## TEXT SHOWN
Even with new technology, be open and honest with your doctor. Take the time to educate yourself about your condition and the treatment your doctor recommends. And never hesitate to ask questions about things that affect your life.

The FDA: Drug Company Puppets or Public Safeguards?

The FDA: Drug Company Puppets or Public Safeguards?

When I say 'FDA', what comes to mind?

A lot of people will think about a big, faceless agency that doesn't do enough.

But, the fact is that most people know nothing, or very little, about this incredibly active group of individuals in America. They don't know how the FDA works, what they actually do, or even how they can get involved to make America safer.

Like any big system, it has its flaws. But, the FDA actually protects consumer health and safety like nobody else can.

More Than 100 People Had to Die for the FDA to Appear

What would later be called the FDA first formed in 1927. It was a small part of the United States Department of Agriculture (USDA).

Unfortunately, back then the agency's power was hamstrung by 20-year-old laws. They couldn't stop companies from selling mascara that caused blindness. Or drinks that had radioactive chemicals in them.

Things changed in 1937. The S. E. Massengill Company launched "Elixir Sulfanilamide." No safety testing was required by law, so none was done.

Unfortunately, it was made with diethylene glycol, which is used today in brake fluid, wallpaper stripper, and some fuels. It's very toxic. The S. E. Massengill Company probably included it because it tastes slightly sweet.

The product killed more than 100 people in the United States.

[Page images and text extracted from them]

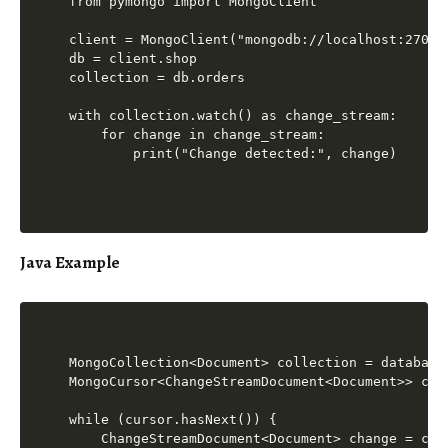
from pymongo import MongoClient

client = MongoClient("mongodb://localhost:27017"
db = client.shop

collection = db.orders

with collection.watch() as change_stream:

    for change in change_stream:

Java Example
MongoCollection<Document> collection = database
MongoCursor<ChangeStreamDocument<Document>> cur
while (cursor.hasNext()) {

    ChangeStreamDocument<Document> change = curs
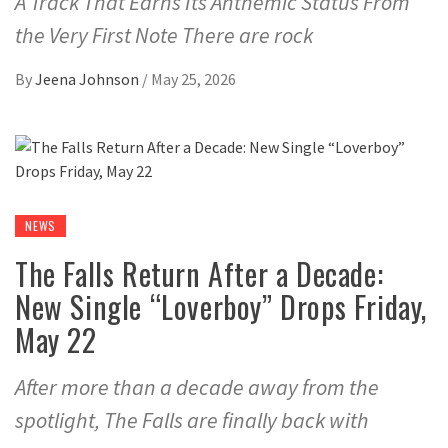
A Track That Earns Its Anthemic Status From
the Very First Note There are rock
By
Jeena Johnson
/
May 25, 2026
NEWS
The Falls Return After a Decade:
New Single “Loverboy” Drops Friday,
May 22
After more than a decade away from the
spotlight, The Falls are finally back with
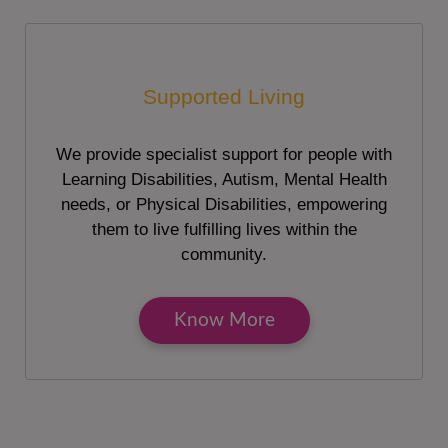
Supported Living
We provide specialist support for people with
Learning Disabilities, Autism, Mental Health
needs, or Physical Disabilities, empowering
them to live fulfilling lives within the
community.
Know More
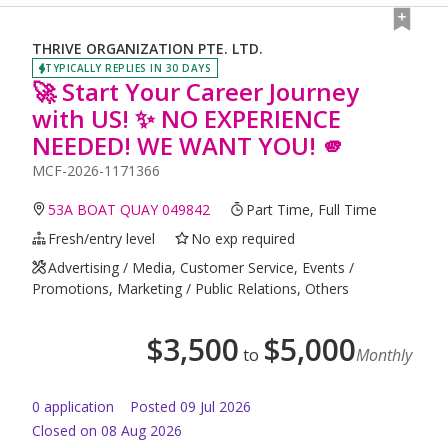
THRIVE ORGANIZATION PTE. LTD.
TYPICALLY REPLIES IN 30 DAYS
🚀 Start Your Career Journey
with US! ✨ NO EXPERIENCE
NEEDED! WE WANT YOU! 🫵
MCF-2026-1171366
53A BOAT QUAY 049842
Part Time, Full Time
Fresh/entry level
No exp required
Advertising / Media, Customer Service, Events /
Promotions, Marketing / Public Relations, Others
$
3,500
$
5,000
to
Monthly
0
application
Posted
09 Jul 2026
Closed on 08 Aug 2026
...
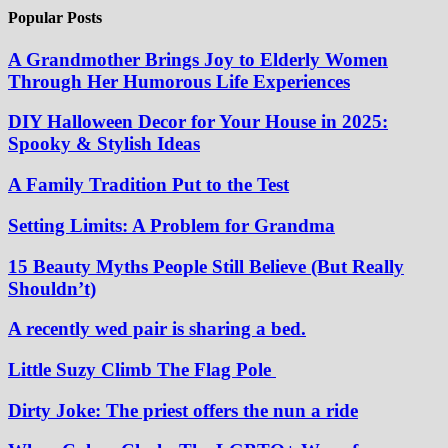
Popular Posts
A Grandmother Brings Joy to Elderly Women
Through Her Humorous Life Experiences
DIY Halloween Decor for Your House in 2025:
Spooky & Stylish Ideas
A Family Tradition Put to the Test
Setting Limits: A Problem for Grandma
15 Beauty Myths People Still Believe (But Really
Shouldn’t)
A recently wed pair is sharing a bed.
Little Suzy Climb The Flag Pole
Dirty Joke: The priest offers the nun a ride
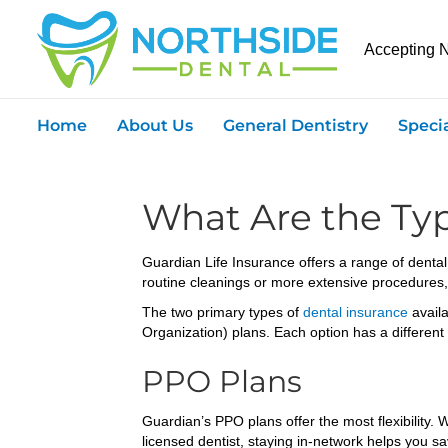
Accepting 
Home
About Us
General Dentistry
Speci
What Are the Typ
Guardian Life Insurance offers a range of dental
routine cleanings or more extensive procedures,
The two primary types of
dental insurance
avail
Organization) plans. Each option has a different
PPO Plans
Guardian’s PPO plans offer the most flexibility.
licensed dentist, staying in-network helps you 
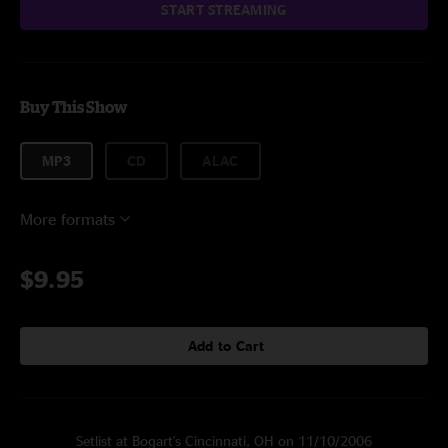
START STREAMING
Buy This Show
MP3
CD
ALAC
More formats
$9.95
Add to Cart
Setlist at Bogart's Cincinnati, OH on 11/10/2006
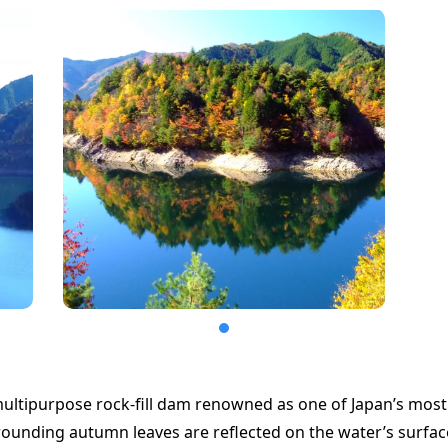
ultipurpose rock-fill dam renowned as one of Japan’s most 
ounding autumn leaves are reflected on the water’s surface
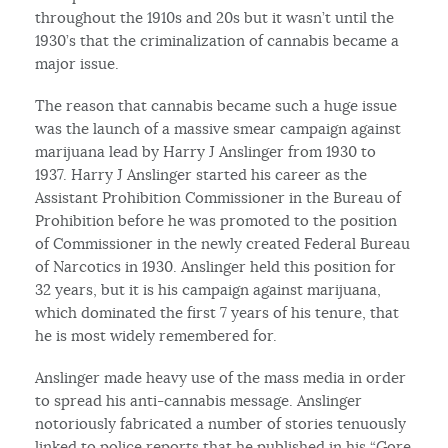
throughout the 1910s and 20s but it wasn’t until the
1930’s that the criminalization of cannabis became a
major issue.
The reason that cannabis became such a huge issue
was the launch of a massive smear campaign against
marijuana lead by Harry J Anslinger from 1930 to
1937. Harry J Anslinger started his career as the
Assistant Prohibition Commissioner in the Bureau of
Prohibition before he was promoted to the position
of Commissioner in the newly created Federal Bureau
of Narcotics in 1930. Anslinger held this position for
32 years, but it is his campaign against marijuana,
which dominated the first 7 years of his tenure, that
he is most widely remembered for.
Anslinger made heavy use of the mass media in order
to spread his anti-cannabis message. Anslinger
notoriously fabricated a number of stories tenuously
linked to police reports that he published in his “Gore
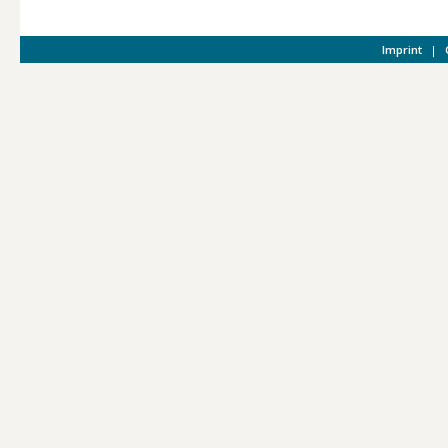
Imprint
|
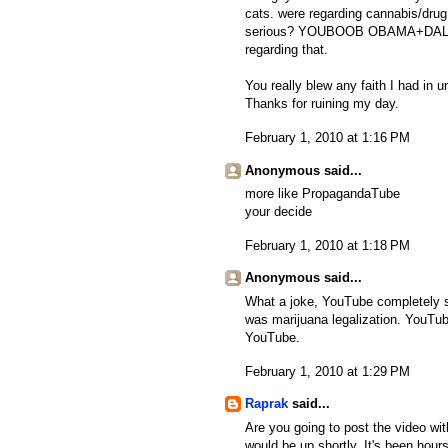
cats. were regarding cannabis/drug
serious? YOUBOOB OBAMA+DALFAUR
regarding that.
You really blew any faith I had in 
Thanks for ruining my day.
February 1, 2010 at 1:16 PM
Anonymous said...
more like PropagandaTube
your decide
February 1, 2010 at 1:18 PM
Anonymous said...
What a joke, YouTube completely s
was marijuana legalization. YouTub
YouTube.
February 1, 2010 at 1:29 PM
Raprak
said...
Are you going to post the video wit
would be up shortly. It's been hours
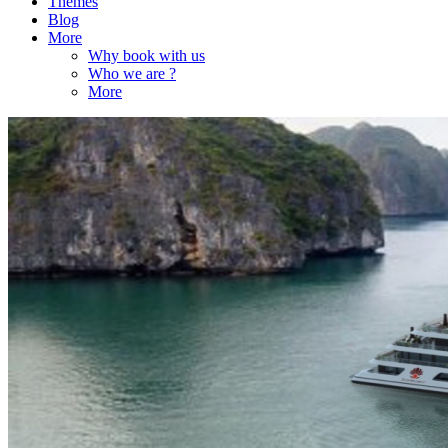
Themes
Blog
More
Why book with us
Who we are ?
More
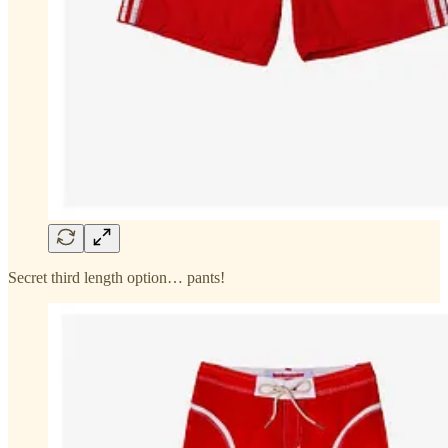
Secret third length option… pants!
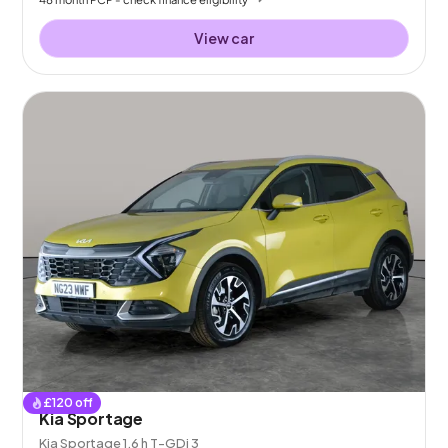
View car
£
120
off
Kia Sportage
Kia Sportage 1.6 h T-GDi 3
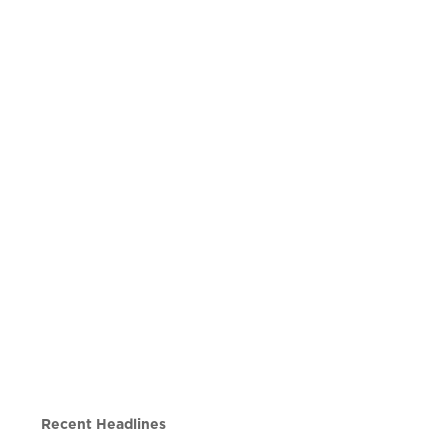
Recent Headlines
...
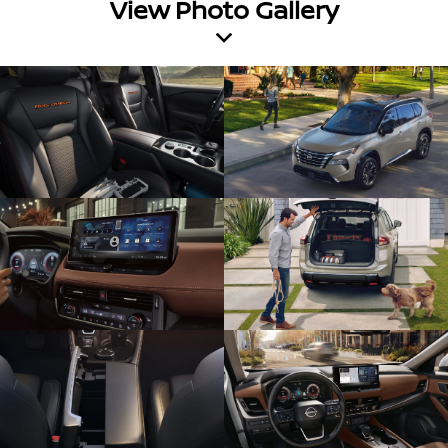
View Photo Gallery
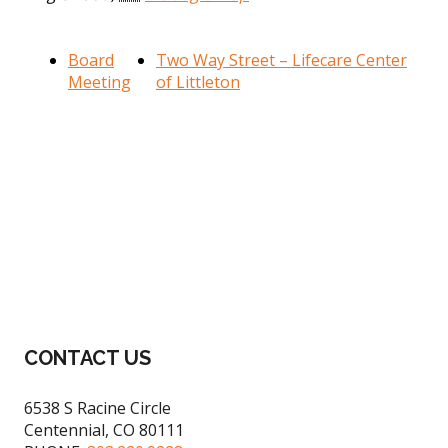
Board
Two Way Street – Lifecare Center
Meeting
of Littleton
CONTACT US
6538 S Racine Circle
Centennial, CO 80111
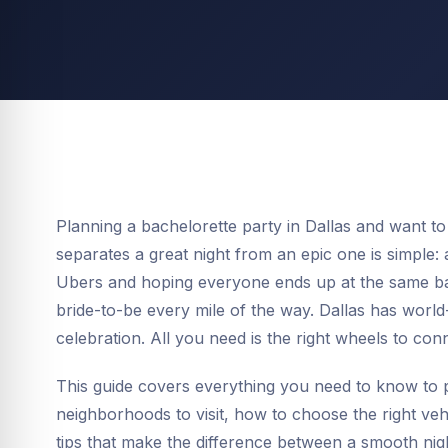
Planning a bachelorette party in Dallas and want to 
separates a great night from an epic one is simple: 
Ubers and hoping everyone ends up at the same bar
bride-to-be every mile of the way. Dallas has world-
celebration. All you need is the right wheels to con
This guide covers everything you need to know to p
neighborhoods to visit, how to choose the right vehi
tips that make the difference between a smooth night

## WHAT YOU NEED TO DO
According to the FDA text, why was Elixir Sulfanilamide sold without any safety testing? Answer in one to three sentences. You won't need the records for this.

## RESPONSE
In 1937, the law did not require safety testing, so the S. E. Massengill Company did none before launching Elixir Sulfanilamide.